Data extracts Start Marker

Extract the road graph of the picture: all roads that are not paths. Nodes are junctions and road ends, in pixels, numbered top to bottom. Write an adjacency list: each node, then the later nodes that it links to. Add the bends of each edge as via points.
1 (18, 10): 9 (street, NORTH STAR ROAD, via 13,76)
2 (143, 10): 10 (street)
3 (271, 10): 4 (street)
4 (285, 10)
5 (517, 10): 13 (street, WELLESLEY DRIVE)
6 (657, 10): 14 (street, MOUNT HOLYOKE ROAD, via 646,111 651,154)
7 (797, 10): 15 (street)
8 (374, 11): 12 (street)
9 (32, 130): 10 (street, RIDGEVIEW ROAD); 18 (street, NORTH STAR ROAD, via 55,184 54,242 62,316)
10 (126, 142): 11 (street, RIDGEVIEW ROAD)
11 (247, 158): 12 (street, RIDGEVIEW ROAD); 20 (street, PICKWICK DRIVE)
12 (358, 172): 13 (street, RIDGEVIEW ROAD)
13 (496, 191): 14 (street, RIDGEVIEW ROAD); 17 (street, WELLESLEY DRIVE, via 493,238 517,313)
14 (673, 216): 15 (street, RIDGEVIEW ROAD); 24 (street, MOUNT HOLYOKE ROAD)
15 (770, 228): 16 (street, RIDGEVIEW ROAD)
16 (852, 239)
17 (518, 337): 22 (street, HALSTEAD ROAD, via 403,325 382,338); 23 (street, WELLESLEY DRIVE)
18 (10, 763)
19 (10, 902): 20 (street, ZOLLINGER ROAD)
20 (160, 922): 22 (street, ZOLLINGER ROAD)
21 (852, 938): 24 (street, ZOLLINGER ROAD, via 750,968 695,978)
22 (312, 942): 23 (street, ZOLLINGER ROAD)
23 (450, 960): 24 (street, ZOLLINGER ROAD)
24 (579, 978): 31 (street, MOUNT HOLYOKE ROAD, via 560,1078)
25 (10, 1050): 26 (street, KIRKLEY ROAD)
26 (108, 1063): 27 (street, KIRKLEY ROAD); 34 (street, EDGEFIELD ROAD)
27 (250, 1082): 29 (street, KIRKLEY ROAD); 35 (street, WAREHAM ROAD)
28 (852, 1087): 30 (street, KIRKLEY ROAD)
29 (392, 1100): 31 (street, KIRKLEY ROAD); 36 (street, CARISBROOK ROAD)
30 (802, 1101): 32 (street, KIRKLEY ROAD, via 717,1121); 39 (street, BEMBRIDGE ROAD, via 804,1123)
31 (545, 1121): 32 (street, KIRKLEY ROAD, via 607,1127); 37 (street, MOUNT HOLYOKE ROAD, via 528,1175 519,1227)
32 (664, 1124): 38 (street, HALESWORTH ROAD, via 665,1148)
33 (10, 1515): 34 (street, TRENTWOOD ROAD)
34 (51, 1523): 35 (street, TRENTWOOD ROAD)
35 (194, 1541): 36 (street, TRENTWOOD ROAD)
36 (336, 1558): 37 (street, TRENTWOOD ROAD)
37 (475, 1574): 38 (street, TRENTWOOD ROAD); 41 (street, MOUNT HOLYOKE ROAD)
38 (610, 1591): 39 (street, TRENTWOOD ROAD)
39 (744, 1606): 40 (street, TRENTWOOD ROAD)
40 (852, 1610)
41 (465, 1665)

Data extracts End Marker

» **What to do**: All records must be repeated exactly, with none skipped.

» **Solution for this task**:
Extract the road graph of the picture: all roads that are not paths. Nodes are junctions and road ends, in pixels, numbered top to bottom. Write an adjacency list: each node, then the later nodes that it links to. Add the bends of each edge as via points.
1 (18, 10): 9 (street, NORTH STAR ROAD, via 13,76)
2 (143, 10): 10 (street)
3 (271, 10): 4 (street)
4 (285, 10)
5 (517, 10): 13 (street, WELLESLEY DRIVE)
6 (657, 10): 14 (street, MOUNT HOLYOKE ROAD, via 646,111 651,154)
7 (797, 10): 15 (street)
8 (374, 11): 12 (street)
9 (32, 130): 10 (street, RIDGEVIEW ROAD); 18 (street, NORTH STAR ROAD, via 55,184 54,242 62,316)
10 (126, 142): 11 (street, RIDGEVIEW ROAD)
11 (247, 158): 12 (street, RIDGEVIEW ROAD); 20 (street, PICKWICK DRIVE)
12 (358, 172): 13 (street, RIDGEVIEW ROAD)
13 (496, 191): 14 (street, RIDGEVIEW ROAD); 17 (street, WELLESLEY DRIVE, via 493,238 517,313)
14 (673, 216): 15 (street, RIDGEVIEW ROAD); 24 (street, MOUNT HOLYOKE ROAD)
15 (770, 228): 16 (street, RIDGEVIEW ROAD)
16 (852, 239)
17 (518, 337): 22 (street, HALSTEAD ROAD, via 403,325 382,338); 23 (street, WELLESLEY DRIVE)
18 (10, 763)
19 (10, 902): 20 (street, ZOLLINGER ROAD)
20 (160, 922): 22 (street, ZOLLINGER ROAD)
21 (852, 938): 24 (street, ZOLLINGER ROAD, via 750,968 695,978)
22 (312, 942): 23 (street, ZOLLINGER ROAD)
23 (450, 960): 24 (street, ZOLLINGER ROAD)
24 (579, 978): 31 (street, MOUNT HOLYOKE ROAD, via 560,1078)
25 (10, 1050): 26 (street, KIRKLEY ROAD)
26 (108, 1063): 27 (street, KIRKLEY ROAD); 34 (street, EDGEFIELD ROAD)
27 (250, 1082): 29 (street, KIRKLEY ROAD); 35 (street, WAREHAM ROAD)
28 (852, 1087): 30 (street, KIRKLEY ROAD)
29 (392, 1100): 31 (street, KIRKLEY ROAD); 36 (street, CARISBROOK ROAD)
30 (802, 1101): 32 (street, KIRKLEY ROAD, via 717,1121); 39 (street, BEMBRIDGE ROAD, via 804,1123)
31 (545, 1121): 32 (street, KIRKLEY ROAD, via 607,1127); 37 (street, MOUNT HOLYOKE ROAD, via 528,1175 519,1227)
32 (664, 1124): 38 (street, HALESWORTH ROAD, via 665,1148)
33 (10, 1515): 34 (street, TRENTWOOD ROAD)
34 (51, 1523): 35 (street, TRENTWOOD ROAD)
35 (194, 1541): 36 (street, TRENTWOOD ROAD)
36 (336, 1558): 37 (street, TRENTWOOD ROAD)
37 (475, 1574): 38 (street, TRENTWOOD ROAD); 41 (street, MOUNT HOLYOKE ROAD)
38 (610, 1591): 39 (street, TRENTWOOD ROAD)
39 (744, 1606): 40 (street, TRENTWOOD ROAD)
40 (852, 1610)
41 (465, 1665)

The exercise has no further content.